Nederlandse overheid verkiest buitenlandse tandartsen

Expats met een buitenlands diploma en die een knelpuntberoep kunnen invullen, mogen zich in Nederland vestigen en tegelijkertijd genieten van een heel gunstig fiscaal tarief. En dat geldt ook voor tandartsen, tot groot ongenoegen van de Nederlandse tandartsen zelf.

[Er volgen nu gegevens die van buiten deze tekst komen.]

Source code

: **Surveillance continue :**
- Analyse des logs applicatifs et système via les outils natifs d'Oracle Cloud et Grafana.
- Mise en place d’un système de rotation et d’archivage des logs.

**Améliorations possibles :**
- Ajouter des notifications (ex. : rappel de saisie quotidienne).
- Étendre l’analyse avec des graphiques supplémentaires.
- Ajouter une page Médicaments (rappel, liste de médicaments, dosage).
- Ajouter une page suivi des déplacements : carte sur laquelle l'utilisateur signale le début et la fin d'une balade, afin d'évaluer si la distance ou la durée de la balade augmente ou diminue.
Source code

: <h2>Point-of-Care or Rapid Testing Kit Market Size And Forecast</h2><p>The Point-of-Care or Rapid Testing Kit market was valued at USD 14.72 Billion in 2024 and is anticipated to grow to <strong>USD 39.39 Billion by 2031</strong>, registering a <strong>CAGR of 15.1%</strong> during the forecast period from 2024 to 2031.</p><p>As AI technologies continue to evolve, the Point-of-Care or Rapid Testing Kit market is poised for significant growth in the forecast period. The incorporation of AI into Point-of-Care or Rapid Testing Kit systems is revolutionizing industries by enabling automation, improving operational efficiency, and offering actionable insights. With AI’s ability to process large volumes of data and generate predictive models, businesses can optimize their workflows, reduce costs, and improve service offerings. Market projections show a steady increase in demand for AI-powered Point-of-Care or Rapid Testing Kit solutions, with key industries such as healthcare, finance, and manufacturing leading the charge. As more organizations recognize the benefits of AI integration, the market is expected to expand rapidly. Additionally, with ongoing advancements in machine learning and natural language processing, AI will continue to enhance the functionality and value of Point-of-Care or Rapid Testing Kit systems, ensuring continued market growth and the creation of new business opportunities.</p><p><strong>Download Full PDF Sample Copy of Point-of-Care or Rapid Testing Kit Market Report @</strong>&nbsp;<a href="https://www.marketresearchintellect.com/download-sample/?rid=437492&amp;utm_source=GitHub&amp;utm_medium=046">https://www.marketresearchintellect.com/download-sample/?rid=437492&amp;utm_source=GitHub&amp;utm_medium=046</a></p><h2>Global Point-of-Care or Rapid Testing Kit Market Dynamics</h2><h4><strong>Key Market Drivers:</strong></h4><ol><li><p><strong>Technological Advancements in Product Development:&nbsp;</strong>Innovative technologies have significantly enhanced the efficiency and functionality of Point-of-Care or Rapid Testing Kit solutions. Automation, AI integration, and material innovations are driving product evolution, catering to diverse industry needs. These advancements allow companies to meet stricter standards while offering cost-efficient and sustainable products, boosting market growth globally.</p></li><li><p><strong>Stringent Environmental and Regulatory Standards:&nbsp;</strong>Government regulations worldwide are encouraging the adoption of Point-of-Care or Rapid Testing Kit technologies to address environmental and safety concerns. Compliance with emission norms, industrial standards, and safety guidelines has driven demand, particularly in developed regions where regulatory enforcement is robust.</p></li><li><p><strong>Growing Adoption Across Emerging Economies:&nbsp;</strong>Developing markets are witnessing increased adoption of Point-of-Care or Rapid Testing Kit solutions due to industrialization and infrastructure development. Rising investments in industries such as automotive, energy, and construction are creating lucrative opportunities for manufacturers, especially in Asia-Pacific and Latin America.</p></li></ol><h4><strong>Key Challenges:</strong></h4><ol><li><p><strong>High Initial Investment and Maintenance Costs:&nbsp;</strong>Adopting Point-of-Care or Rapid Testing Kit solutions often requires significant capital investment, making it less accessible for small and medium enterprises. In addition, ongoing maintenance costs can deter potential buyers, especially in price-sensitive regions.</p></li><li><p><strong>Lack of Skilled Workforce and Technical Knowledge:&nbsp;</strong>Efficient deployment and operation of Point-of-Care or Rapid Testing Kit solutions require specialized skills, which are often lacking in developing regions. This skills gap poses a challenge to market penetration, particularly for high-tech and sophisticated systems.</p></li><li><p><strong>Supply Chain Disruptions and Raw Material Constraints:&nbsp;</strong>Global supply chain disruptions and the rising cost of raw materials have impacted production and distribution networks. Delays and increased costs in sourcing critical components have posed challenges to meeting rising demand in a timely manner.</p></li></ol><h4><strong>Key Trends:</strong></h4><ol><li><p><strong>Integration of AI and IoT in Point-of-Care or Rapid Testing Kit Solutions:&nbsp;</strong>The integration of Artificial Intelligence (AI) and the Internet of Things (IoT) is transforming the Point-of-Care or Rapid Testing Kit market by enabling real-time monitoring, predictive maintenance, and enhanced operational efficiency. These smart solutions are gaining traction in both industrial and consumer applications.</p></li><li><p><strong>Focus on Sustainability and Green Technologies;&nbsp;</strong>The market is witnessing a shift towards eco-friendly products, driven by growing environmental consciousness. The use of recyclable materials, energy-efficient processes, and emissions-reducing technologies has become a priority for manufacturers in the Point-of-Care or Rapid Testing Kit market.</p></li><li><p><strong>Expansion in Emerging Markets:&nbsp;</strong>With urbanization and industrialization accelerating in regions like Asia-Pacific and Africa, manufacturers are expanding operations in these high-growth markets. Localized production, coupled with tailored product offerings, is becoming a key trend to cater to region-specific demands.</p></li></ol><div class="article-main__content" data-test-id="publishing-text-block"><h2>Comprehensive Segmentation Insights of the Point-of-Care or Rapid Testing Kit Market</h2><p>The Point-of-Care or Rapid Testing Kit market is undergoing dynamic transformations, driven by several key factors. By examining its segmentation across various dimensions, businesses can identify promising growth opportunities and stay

Vorig jaar was de helft van de nieuwe tandartsen in Nederland afkomstig uit het buitenland, vooral Spanje en Griekenland. De grootste beroepsorganisatie van tandartsen, de Koninklijke Nederlandse Maatschappij tot bevordering der Tandheelkunde (KNMT), ziet het maar met lede ogen aan. KNMT klaagt al jaren aan dat het aantal opleidingsplaatsen voor tandheelkunde, nu vastgelegd op 240 per jaar, veel te laag is om de vergrijzing van de tandartsen op te vangen, die nu massaal op pensioen gaan. Door het aantal opleidingsplaatsen niet te verhogen, kiest de overheid er bewust voor om er een knelpuntberoep van te maken, klinkt het links en rechts. “De KNMT wil het jaarlijkse aantal opleidingsplekken met 50 verhoogd zien, zeker met het oog op de vergrijzing binnen de beroepsgroep. Dat is het absolute minimum. Het probleem is groot, daarom trekken we aan de bel. We vinden tot nu toe niet bijster veel gehoor, maar we blijven aandacht vragen”, aldus KNMT-voorzitter Wolter Brands op BNR.  Boze tongen beweren dat de overheid liever buitenlandse tandartsen laat werken in Nederland omdat die meestal al een volwaardige universitaire opleiding achter de rug hebben in hun thuisland. Zo kan de Nederlandse regering besparen op universitaire opleidingen in eigen land. Meer zelfs, als buitenlandse tandartsen - na een verplichte Nederlandse taaltest - aan de slag gaan in Nederland vallen ze onder een speciaal fiscaal expatregime, dat fiscaal gunstiger is dan voor hun Nederlandse collega’s.